How does this work? (URL question)

I’m confused by this url:

http://us.battle.net/sc2/en/forum/topic/375110697

The numbers at the end represent an actual file, right? Because it’s definitely not a directory (375110697 is not a directory, or else visiting http://us.battle.net/sc2/en/forum/topic/375110697/ with a slash on the end would bring you to the same page).

So I tried visiting http://us.battle.net/sc2/en/forum/topic/375110697.html
http://us.battle.net/sc2/en/forum/topic/375110697.php
http://us.battle.net/sc2/en/forum/topic/375110697.aspx

but no luck with any of them. What type of file is it, and how can I find out? How can I always be sure or check (from a coding standpoint, (i use PHP)) that a page URL ends in a file and not a directory?

Something like mod_rewrite will be occurring, where all the topics use the same page to load. That loading page then parses from the URL the number that’s there.

I see. So it’s kind of like using a “.php?post=375110697” at the end of a URL?

This is a lot to take in, but thank you very much I am going to read it.
In the mean time, do you know of any way off the top of your head how to detect if such a page does this? My main goal is to separate this kind of page from a page with a URL that is a directory at the end

e.g.: 
separate
[COLOR="Blue"]http://example.com/375110697[/COLOR] (an absolute page)
from
[COLOR="Blue"]http://example.com/directory[/COLOR] (a directory)

All you need to do is to create a directory called 375110697 in the http://us.battle.net/sc2/en/forum/topic directory and then put an index.htm page into it. When you use the full URL the index page will load. I tried it in another context and it worked fine.

I know that will work, but that’s not what I’m trying to accomplish. Thanks for trying though. What I need to do is be able to differentiate between a page using this method of absolute pages (in this case threads) and directories. Because usually absolute pages have a file extension at the end (e.g. example.com/about.html), but in this case, that is NOT the case.

As far as I know it’s not possible to determine that kind of thing until you get in to intimate (non-public) with the server itself.

Sorry I’m not 100% sure I understood what you meant there. However, thank you for your feedback. :slight_smile:

If anybody does know the answer, I will always be wondering (I’ll be sure to post the answer if I figure it out).

What you are no doubt dealing with here are URLs output by a content management system (CMS), which is very common. That often means that none of those segments in the URL are really ‘folders’ in the traditional, ‘static’ website sense. Each CMS has its own way of delivering up content and writing URLs.

Just to add that there are pros and cons to this kind of URL rewriting.

The advantage is that it is easier to type in, and looks more user-friendly.
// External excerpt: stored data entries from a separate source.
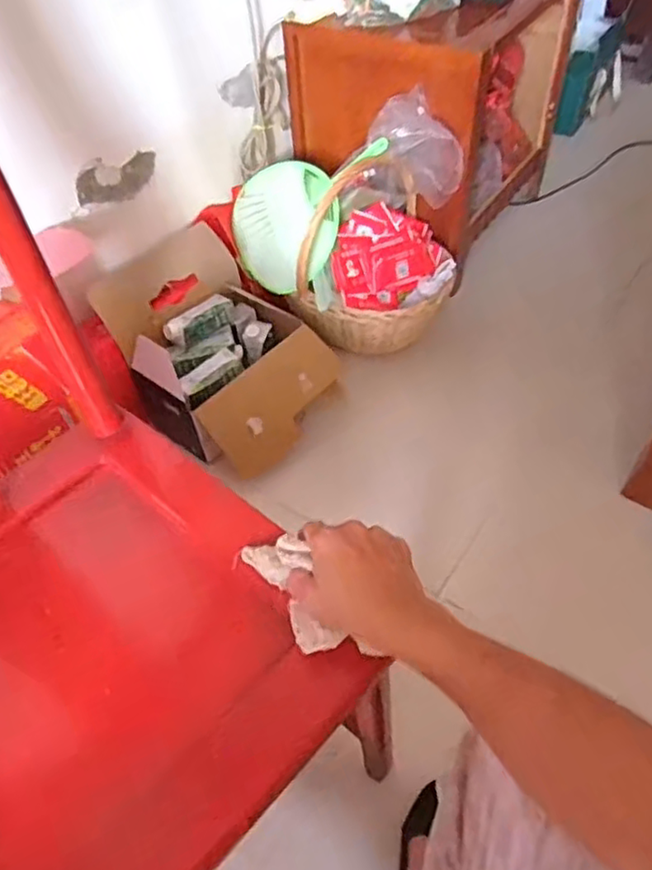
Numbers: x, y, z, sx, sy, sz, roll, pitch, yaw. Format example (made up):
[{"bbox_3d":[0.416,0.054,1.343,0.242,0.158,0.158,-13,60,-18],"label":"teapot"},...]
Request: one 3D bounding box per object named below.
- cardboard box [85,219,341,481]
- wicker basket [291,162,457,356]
[{"bbox_3d":[-0.188,-0.157,1.167,0.351,0.256,0.308,29,58,25],"label":"cardboard box"},{"bbox_3d":[0.081,-0.329,1.234,0.313,0.282,0.270,-10,50,-3],"label":"wicker basket"}]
The disadvantage is that if it masks the actual structure, that can cause problems for search engines and for users.

The problems are only really likely to come about when you get into multivariate queries. For example if you have a URL with a query structure like
website.com/products.php?type=printer&make=canon&use=officethe server will usually parse that exactly no matter what order you put the queries in, and search engines know that and can treat the URLs as equivalent. Whereas if you make it look like a static URL, by doing something like
website.com/products/printer/canon/office, Google will assume that’s a different page to website.com/products/office/canon/printer, even though it will work out as the same.

Equally, you should always be able to remove the last part of the URL and get a meaningful result, and not a “directory doesn’t exist” type error.

If you don’t have access to the server, the only way I can think of is to try the URL with and without a trailing slash, to see if it works both ways. If it does, it’s a directory. If it doesn’t, it’s a rewrite.